Chinese, South Korean and Indian exports to Kenya have grown steadily in recent years at the expense of the US and other western nations.
This shift in trade ties is behind America’s rising concern over Asia’s growing power in East Africa’s largest economy as recently revealed in leaked diplomatic cables.
Now, the US’s chamber of Commerce is scouring for opportunities for its firms with bias in the services sectors where its sees little competition from Asian countries that flooded the Kenyan economy with low cost electronics, clothes and toys.
Some of the firms looking to set up shop in Kenya are Marriot Hotels, military and civilian engineering company BAE Systems, solar water systems contractor DACC Global and private security and disaster response firm Pax Mondial, says Camille Richardson, the commercial counsellor at the US Embassy in Nairobi.
Others such as IBM and General Electric are planning to expand their operations in the country.
“We have had many inquiries in the last few months from American companies that want to set up in Kenya. We are telling them this is the best time to come in because of ongoing reforms,” said Mr Richardson.
He added that US could pose stiffer competition in the services sector where it sees no competition, as Asian firms led by China dominate infrastructure business.
Production and export of cheap toys, mobile phones, radios, television sets and clothes has fuelled China’s booming economy in the past decade, propelling it to the world’s second largest and sparking debate over how best America should respond.

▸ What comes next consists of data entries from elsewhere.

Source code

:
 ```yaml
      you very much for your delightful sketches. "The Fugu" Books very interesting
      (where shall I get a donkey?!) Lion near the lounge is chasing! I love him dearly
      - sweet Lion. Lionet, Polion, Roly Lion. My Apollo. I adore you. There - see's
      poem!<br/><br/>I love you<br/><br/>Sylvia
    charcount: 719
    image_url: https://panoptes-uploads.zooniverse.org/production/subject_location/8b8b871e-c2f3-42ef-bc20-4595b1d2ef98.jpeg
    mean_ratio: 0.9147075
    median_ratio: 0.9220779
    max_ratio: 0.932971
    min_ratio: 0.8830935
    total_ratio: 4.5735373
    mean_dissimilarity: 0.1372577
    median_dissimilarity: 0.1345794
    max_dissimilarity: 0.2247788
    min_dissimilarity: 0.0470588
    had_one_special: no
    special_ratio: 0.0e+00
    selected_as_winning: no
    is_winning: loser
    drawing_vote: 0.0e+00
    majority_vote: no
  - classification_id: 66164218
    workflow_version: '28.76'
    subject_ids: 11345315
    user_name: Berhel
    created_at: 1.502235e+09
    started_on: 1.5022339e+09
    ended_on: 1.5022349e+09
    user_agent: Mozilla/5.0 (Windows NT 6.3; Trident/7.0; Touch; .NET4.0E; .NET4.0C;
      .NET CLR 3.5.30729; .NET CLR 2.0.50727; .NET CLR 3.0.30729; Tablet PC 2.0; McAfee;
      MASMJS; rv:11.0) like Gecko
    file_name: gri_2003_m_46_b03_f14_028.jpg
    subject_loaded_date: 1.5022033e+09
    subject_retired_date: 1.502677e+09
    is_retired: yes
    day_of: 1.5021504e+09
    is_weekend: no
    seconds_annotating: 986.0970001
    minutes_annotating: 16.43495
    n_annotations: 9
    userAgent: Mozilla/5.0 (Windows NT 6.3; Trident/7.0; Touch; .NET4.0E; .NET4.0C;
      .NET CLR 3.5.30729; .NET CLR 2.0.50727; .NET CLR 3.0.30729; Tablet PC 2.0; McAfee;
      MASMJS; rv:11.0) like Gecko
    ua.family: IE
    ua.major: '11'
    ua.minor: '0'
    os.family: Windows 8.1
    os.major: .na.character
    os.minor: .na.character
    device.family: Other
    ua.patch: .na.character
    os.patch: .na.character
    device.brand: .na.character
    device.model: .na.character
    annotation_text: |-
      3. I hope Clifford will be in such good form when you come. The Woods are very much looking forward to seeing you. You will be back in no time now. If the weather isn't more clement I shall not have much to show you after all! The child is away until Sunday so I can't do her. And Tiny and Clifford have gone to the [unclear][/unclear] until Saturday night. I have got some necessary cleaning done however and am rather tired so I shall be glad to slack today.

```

While China’s cheap goods have flooded the streets and supermarkets in Africa, America is set to deepen its presence in the high-tech goods market such as planes, medicines and medical equipment.
This is expected to cause worry to both Japan and US, who for decades have controlled a larger share of the hi-tech market including software development, medicine and aerospace while China has increased its research spending by 10 per cent each year for the past decade.
Over the last 10 years, the sales of Chinese goods in sub-Saharan Africa rose more than eight times and Chinese firms have won major construction deals in the region, causing jitters in Western capitals. China’s main interest in Kenya has been in infrastructure that also helps open untapped markets and vast natural resources tucked away in neighbouring Uganda, Sudan, and parts of the DR Congo.
US is also seeking to increase its trading volume with Kenya, which has had stagnant growth .Volume of trade between Kenya and US grew from Sh35.9 billion in 2002 to Sh68 billion in 2010 compared to growth of Kenya-China trade from sh6.3 billion in 2002 to sh180 billion in 2010.
US embassy officials said US will increasingly focus on the high end market where it believes it has an edge even as China moves up the ladder in research and development (R&D) investments. Data from R&D Magazine reckons growth in US research funding will slow down this year, while China is expected to eclipse Japan for second place globally in R&D investments.